For these reasons, diets that are equal in calories but that vary in nutritional content can have vastly different weight gain/loss outcomes.
For these reasons, diets that are equal in calories but that vary in nutritional content can have vastly different weight gain/loss outcomes.
I don’t know if I agree with the word “vastly”. People have done Twinkie diets where they eat nothing but Twinkies (plus some supplements to get the bare minimum) while monitoring calories and they lost weight.
Still, I’ll edit my idea to say that people should get all the nutrients they need while in a deficit.
A chronic calorie deficit will trigger a suppression of the active thyroid hormone T3. Lowering T3 causes a lowering of the metabolic rate, which lowers the rate of caloric burn at rest.

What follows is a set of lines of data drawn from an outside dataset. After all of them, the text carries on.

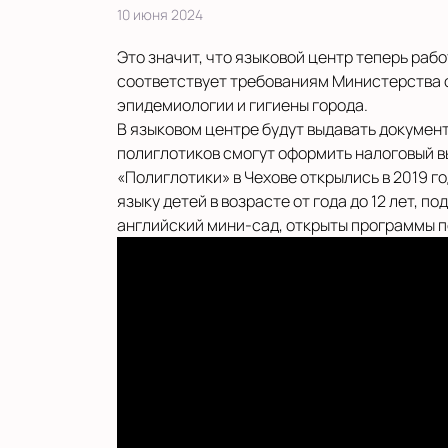
10 июня 2024
Это значит, что языковой центр теперь рабо
соответствует требованиям Министерства 
эпидемиологии и гигиены города.
В языковом центре будут выдавать докумен
полиглотиков смогут оформить налоговый в
«Полиглотики» в Чехове открылись в 2019 го
языку детей в возрасте от года до 12 лет, п
английский мини-сад, открыты программы по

For this reason, CICO dieting often hits a wall when the body adjusts to the new low calorie lifestyle.
An alternative is to improve the quality of the foods, such that the metabolic rate increases while caloric intake is kept the same (or even increased too, by a lesser amount). This would be preferred by the body as it is a more complete solution: all nutrient requirements are being met and energy is being produced and utilised in abundance.
I think it is much more useful to think of the body as a dynamic energy-processing system, rather than a ledger of calories.

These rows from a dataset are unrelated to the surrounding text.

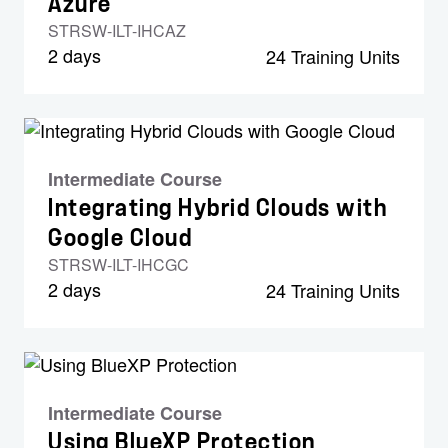
Azure
STRSW-ILT-IHCAZ
2 days
24 Training Units
Intermediate Course
Integrating Hybrid Clouds with
Google Cloud
STRSW-ILT-IHCGC
2 days
24 Training Units
Intermediate Course
Using BlueXP Protection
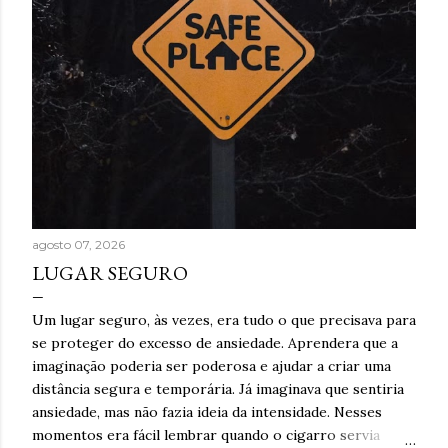
agosto 07, 2026
LUGAR SEGURO
Um lugar seguro, às vezes, era tudo o que precisava para
se proteger do excesso de ansiedade. Aprendera que a
imaginação poderia ser poderosa e ajudar a criar uma
distância segura e temporária. Já imaginava que sentiria
ansiedade, mas não fazia ideia da intensidade. Nesses
momentos era fácil lembrar quando o cigarro servia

A chronic calorie deficit will trigger a suppression of the active thyroid hormone T3. Lowering T3 causes a lowering of the metabolic rate, which lowers the rate of caloric burn at rest.
#4212 doesn’t advocate a chronic deficit. Still, I’ll edit it to say that people shouldn’t be in prolonged deficits.
On a general note, your writing would benefit from simplification. I’ve noticed this throughout your contributions on V, but here are some examples from this specific idea:
“will trigger a suppression of” -> ‘suppresses’
“causes a lowering of” -> ‘lowers’
“An alternative is to improve” -> ‘Instead, improve’
“is kept the same” -> ‘stays the same’
“This would be preferred by the body” -> ‘The body would prefer this’
“utilised” -> ‘used’
I like to follow George Orwell’s writing advice (especially 2, 4, and 5):
- Never use a metaphor, simile, or other figure of speech which you are used to seeing in print.
- Never use a long word where a short one will do.
- If it is possible to cut a word out, always cut it out.
- Never use the passive [voice] where you can use the active [voice].
- Never use a foreign phrase, a scientific word, or a jargon word if you can think of an everyday English equivalent.
- Break any of these rules sooner than say anything outright barbarous.
Yes, there are many factors that influence how many calories the body metabolizes. I’d add fiber content and thermic effect. But I think of them as footnotes to the CICO model, not criticisms. Taking them into account makes CICO more accurate. Cronometer takes them into account.